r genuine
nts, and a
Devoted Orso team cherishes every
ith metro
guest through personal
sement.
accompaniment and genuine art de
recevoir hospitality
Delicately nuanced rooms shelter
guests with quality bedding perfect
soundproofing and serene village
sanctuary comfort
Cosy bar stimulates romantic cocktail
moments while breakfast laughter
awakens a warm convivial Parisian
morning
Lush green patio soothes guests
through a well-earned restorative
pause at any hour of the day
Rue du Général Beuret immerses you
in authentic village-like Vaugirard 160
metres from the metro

• What needs to be done:
Rewrite the rows above, changing "patio" to "courtyard" and leaving every other character as it stands.

• Written solution:
r genuine
nts, and a
Devoted Orso team cherishes every
ith metro
guest through personal
sement.
accompaniment and genuine art de
recevoir hospitality
Delicately nuanced rooms shelter
guests with quality bedding perfect
soundproofing and serene village
sanctuary comfort
Cosy bar stimulates romantic cocktail
moments while breakfast laughter
awakens a warm convivial Parisian
morning
Lush green courtyard soothes guests
through a well-earned restorative
pause at any hour of the day
Rue du Général Beuret immerses you
in authentic village-like Vaugirard 160
metres from the metro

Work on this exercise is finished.